● **Trecho de origem**
A Grande Mãe representa a Energia Universal Geradora, o útero de Toda Criação. é associada aos mistérios da Lua, da Intuição, da Noite, da Escuridão e da Receptividade. é o inconsciente, o lado escuro da mente que deve ser desvendado. A Lua nos mostra sempre uma face nova a cada sete dias, mas nunca morre, representando os mistérios da Vida Eterna. Na Wicca, a Deusa se mostra com três faces: a Virgem, a Mãe e a Velha Sábia, sendo que esta última ficou mais relacionada à Bruxa na imaginação popular. A Deusa Tríplice mostra os mistérios mais profundos da energia feminina, o poder da menstruação na mulher, e é também a contraparte Feminina presente em todos os homens, tão reprimida pela cultura patriarcal.

● **Entradas listadas**
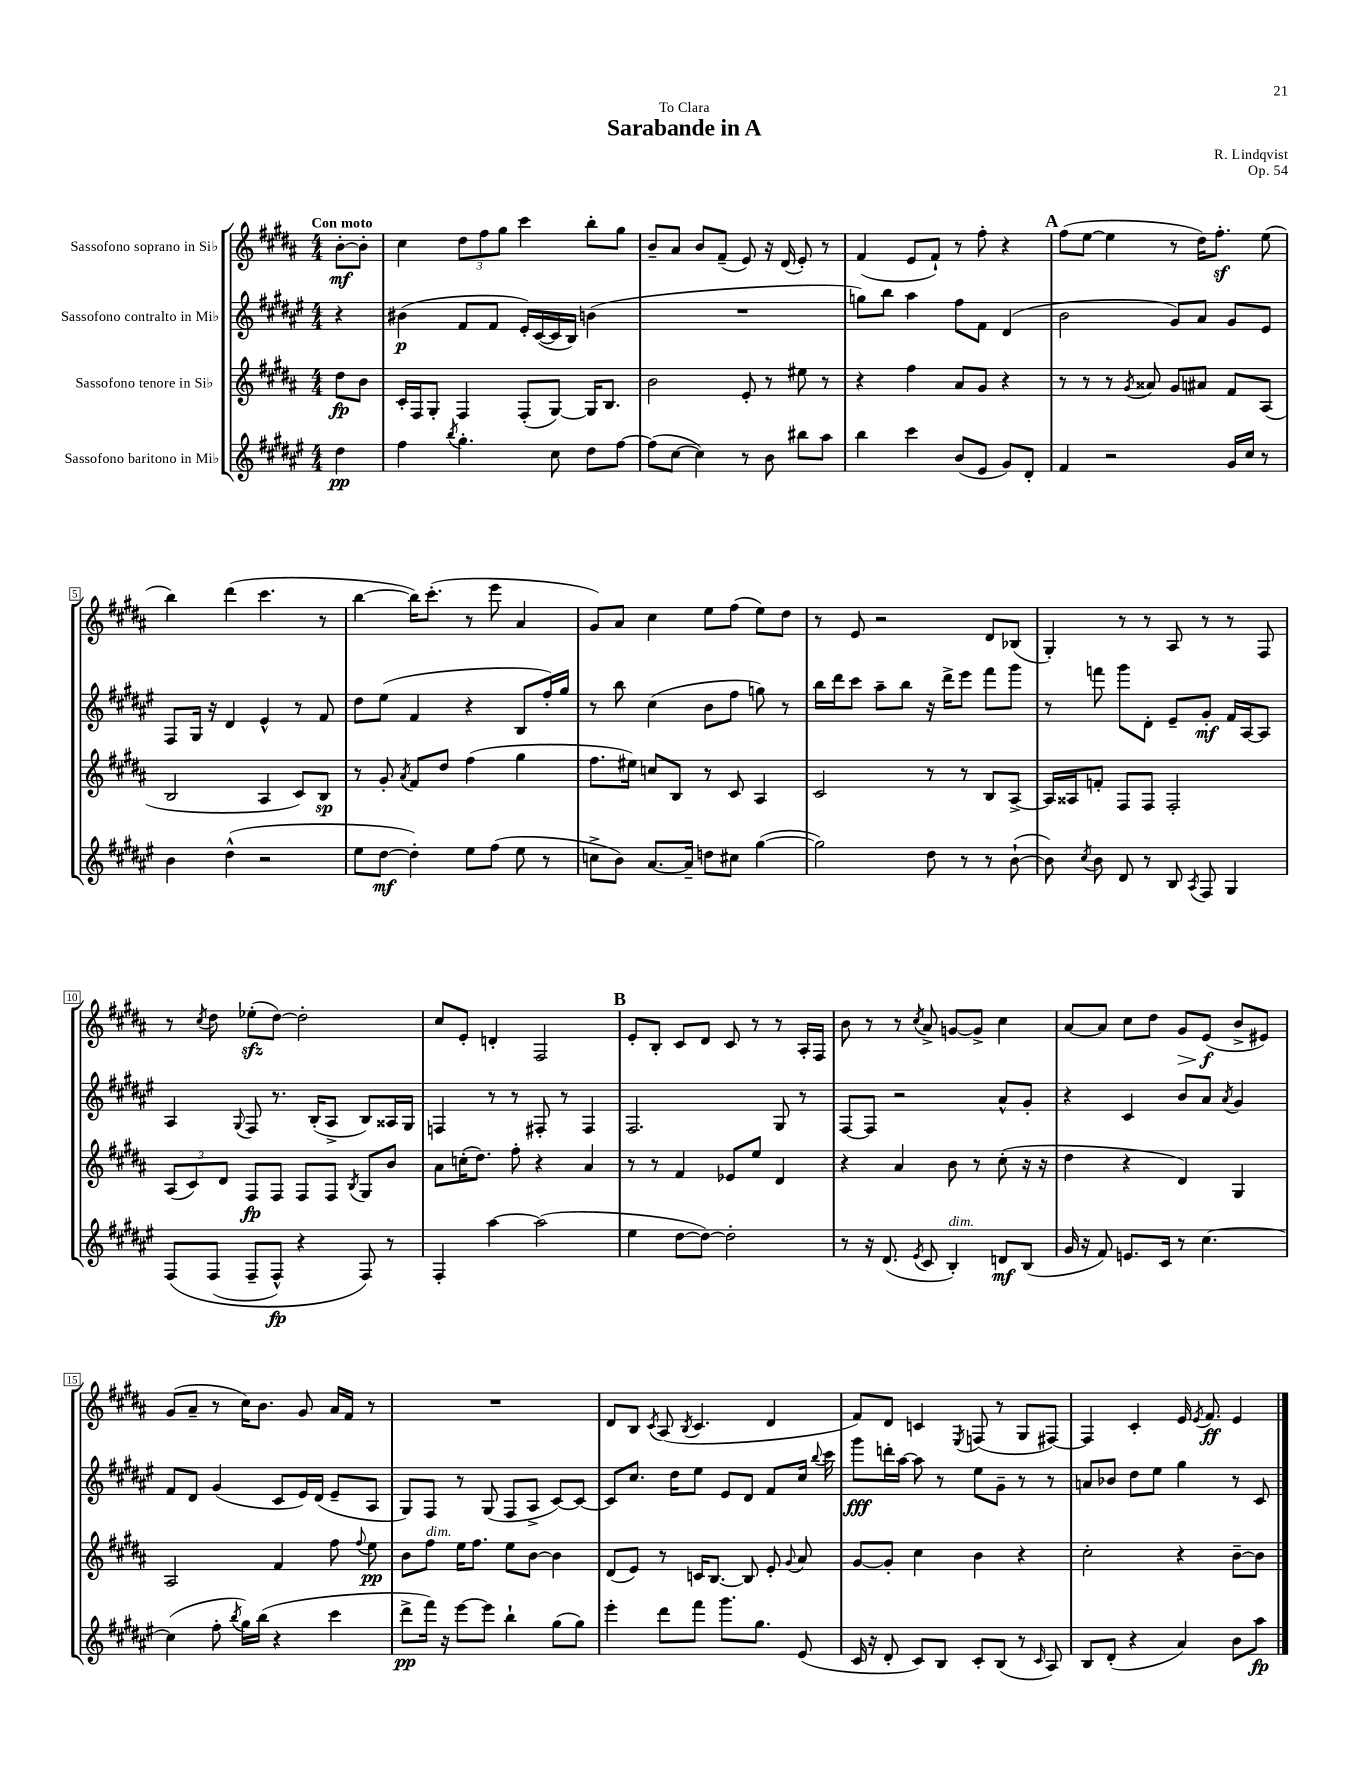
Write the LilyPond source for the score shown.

\header { title = "Sarabande in A" composer = "R. Lindqvist" dedication = "To Clara" opus = "Op. 54" }
<<
\new StaffGroup <<
\new Staff = "s0" \with { instrumentName = "Sassofono soprano in Sib" } {
    \clef treble \key b \major \numericTimeSignature \time 4/4 \partial 4 \tempo "Con moto"
    \autoBeamOff b'8[~-.\mf b'8]-. |
    cis''4 \tuplet 3/2 { dis''8[ fis''8 gis''8] } cis'''4 b''8[-. gis''8] |
    b'8[-- ais'8] b'8[ fis'8]--( e'8) r16 dis'16( e'8-.) r8 |
    fis'4( e'8[ fis'8]-!) r8 fis''8-. r4 |
    \mark \markup { \bold "A" } fis''8[( e''8]~ e''4 r8 dis''16[) fis''8.]-.\sf e''8( |
    b''4) dis'''4( cis'''4. r8 |
    b''4~ b''16[) cis'''8.]-.( r8 e'''8 ais'4 |
    gis'8[) ais'8] cis''4 e''8[ fis''8]( e''8[) dis''8] |
    r8 e'8 r2 dis'8[ bes8]( |
    gis4-.) r8 r8 ais8 r8 r8 fis8 |
    r8 \acciaccatura { cis''8 } dis''8 ees''8[-.\sfz( dis''8]~) dis''2-. |
    cis''8[ e'8]-. d'4-. fis2 |
    \mark \markup { \bold "B" } e'8[-. b8]-. cis'8[ dis'8] cis'8 r8 r8 ais16[-. fis16] |
    b'8 r8 r8 \acciaccatura { cis''8 } ais'8-> g'8[~ g'8]-> cis''4 |
    ais'8[~ ais'8] cis''8[ dis''8] gis'8[\> e'8]\f\!( b'8[-> eis'8]) |
    gis'8[( ais'8]-- r8 cis''16[) b'8.] gis'8 ais'16[ fis'16] r8 |
    R1 |
    dis'8[ b8] \acciaccatura { cis'8 } ais8( \acciaccatura { b8 } cis'4. dis'4 |
    fis'8[) dis'8] c'4 \acciaccatura { e8 } f8( r8 gis8[ fis8]~) |
    fis4 cis'4-. e'16 \acciaccatura { e'8 } fis'8.\ff e'4 \bar "|." |
}
\new Staff = "s1" \with { instrumentName = "Sassofono contralto in Mib" } {
    \clef treble \key fis \major \numericTimeSignature \time 4/4 \partial 4
    \autoBeamOff r4 |
    bis'4\p( fis'8[ fis'8] eis'16[-.) cis'16~( cis'16 b16]) b'4( |
    R1 |
    g''8[) b''8] ais''4 fis''8[ fis'8] dis'4( |
    \mark \markup { \bold "A" } b'2 gis'8[) ais'8] gis'8[ eis'8] |
    fis8[ gis16] r16 dis'4 eis'4-^ r8 fis'8 |
    dis''8[ eis''8]( fis'4 r4 b8[ fis''16-.) gis''16] |
    r8 b''8 cis''4( b'8[ fis''8] g''8) r8 |
    b''16[ dis'''16 cis'''8] ais''8[-- b''8] r16 dis'''16[-> eis'''8] fis'''8[ gis'''8] |
    r8 f'''8 gis'''8[ dis'8]-. eis'8[-- gis'8]-.\mf fis'16[ ais16~ ais8] |
    ais4 \appoggiatura { gis8 } fis8 r8. b16[-.( ais8]-> b8[) aisis16 gis16] |
    f4 r8 r8 fis8-. r8 fis4 |
    \mark \markup { \bold "B" } fis2. gis8 r8 |
    fis8[~ fis8] r2 ais'8[-^ gis'8]-. |
    r4 cis'4 b'8[ ais'8] \acciaccatura { ais'8 } gis'4 |
    fis'8[ dis'8] gis'4( cis'8[ eis'16) dis'16]( eis'8[-- ais8] |
    gis8[) fis8] r8 gis8( fis8[ ais8]-> cis'8[~) cis'8]~ |
    cis'8[ cis''8.] dis''16[ eis''8] eis'8[ dis'8] fis'8[ cis''16] \appoggiatura { b''8 } cis'''16 |
    gis'''8[\fff d'''16-. ais''16]~ ais''8 r8 eis''8[ gis'8]-- r8 r8 |
    a'8[ bes'8] dis''8[ eis''8] gis''4 r8 cis'8 \bar "|." |
}
\new Staff = "s2" \with { instrumentName = "Sassofono tenore in Sib" } {
    \clef treble \key b \major \numericTimeSignature \time 4/4 \partial 4
    \autoBeamOff dis''8[\fp b'8] |
    cis'16[-. fis16 gis8]-. fis4 fis8[-.( gis8]~) gis16[ b8.] |
    b'2 e'8-. r8 eis''8 r8 |
    r4 fis''4 ais'8[ gis'8] r4 |
    \mark \markup { \bold "A" } r8 r8 r8 \acciaccatura { gis'8 } aisis'8 gis'8[ ais'8] fis'8[ ais8]( |
    b2 ais4 cis'8[) b8]\sp |
    r8 gis'8-. \acciaccatura { ais'8 } fis'8[ dis''8] fis''4( gis''4 |
    fis''8.[ eis''16]) c''8[ b8] r8 cis'8 ais4 |
    cis'2 r8 r8 b8[ ais8]~-> |
    ais16[ aisis16 f'8]-. fis8[ fis8] fis2-. |
    \tuplet 3/2 { ais8[( cis'8) dis'8] } fis8[\fp fis8] fis8[ fis8] \acciaccatura { b8 } gis8[ b'8] |
    ais'8[ c''16-.( dis''8.]) fis''8-. r4 ais'4 |
    \mark \markup { \bold "B" } r8 r8 fis'4 ees'8[ e''8] dis'4 |
    r4 ais'4 b'8 r8 cis''8-.( r16 r16 |
    dis''4 r4 dis'4) gis4 |
    ais2 fis'4 fis''8 \appoggiatura { fis''8 } e''8\pp |
    b'8[ fis''8]^\markup { \italic "dim." } e''16[ fis''8.] e''8[ b'8]~ b'4 |
    dis'8[( e'8]) r8 c'16[ b8.]~ b8 e'8-. \appoggiatura { gis'8 } ais'8 |
    gis'8[~ gis'8]-. cis''4 b'4 r4 |
    cis''2-. r4 b'8[~-- b'8] \bar "|." |
}
\new Staff = "s3" \with { instrumentName = "Sassofono baritono in Mib" } {
    \clef treble \key fis \major \numericTimeSignature \time 4/4 \partial 4
    \autoBeamOff dis''4\pp |
    fis''4 \acciaccatura { b''8 } gis''4.-. cis''8 dis''8[ fis''8]~ |
    fis''8[( cis''8]~ cis''4) r8 b'8 bis''8[ ais''8] |
    b''4 cis'''4 b'8[( eis'8] gis'8[) dis'8]-. |
    \mark \markup { \bold "A" } fis'4 r2 gis'16[ cis''16] r8 |
    b'4 dis''4-^( r2 |
    eis''8[ dis''8]~\mf dis''4-.) eis''8[ fis''8]( eis''8 r8 |
    c''8[-> b'8]) ais'8.[~ ais'16]-- d''8[ cis''8] gis''4~( |
    gis''2) dis''8 r8 r8 b'8~-!( |
    b'8) \acciaccatura { cis''8 } b'8 dis'8 r8 b8 \acciaccatura { ais8 } fis8 gis4 |
    fis8[\( fis8]( fis8[-- fis8]-^\fp) r4 fis8\) r8 |
    fis4-. ais''4~ ais''2( |
    \mark \markup { \bold "B" } eis''4 dis''8[~ dis''8]~) dis''2-. |
    r8 r16 dis'8.( \acciaccatura { eis'8 } cis'8 b4-.^\markup { \italic "dim." }) d'8[\mf b8]( |
    gis'16 r16 fis'8) e'8.[ cis'16] r8 cis''4.~ |
    cis''4( fis''8-. \acciaccatura { b''8 } gis''16[) b''16]( r4 cis'''4 |
    dis'''8[->\pp fis'''16]) r16 eis'''8[~ eis'''8] b''4-! gis''8[( gis''8]) |
    eis'''4-. dis'''8[ fis'''8] gis'''8.[ gis''8.] eis'8( |
    cis'16 r16 dis'8-. cis'8[) b8] cis'8[-. b8]( r8 \grace { cis'16 } ais8) |
    b8[ dis'8]-.( r4 ais'4) b'8[ ais''8]\fp \bar "|." |
}
>>
>>
\layout { \context { \Score \override BarNumber.stencil = #(make-stencil-boxer 0.1 0.3 ly:text-interface::print) } }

● **A fazer**
Repita fielmente a parte do texto sobre a Grande Mãe que começa em "A Grande Mãe" e termina em "pela cultura patriarcal.".

● **Resultado da tarefa**
A Grande Mãe representa a Energia Universal Geradora, o útero de Toda Criação. é associada aos mistérios da Lua, da Intuição, da Noite, da Escuridão e da Receptividade. é o inconsciente, o lado escuro da mente que deve ser desvendado. A Lua nos mostra sempre uma face nova a cada sete dias, mas nunca morre, representando os mistérios da Vida Eterna. Na Wicca, a Deusa se mostra com três faces: a Virgem, a Mãe e a Velha Sábia, sendo que esta última ficou mais relacionada à Bruxa na imaginação popular. A Deusa Tríplice mostra os mistérios mais profundos da energia feminina, o poder da menstruação na mulher, e é também a contraparte Feminina presente em todos os homens, tão reprimida pela cultura patriarcal.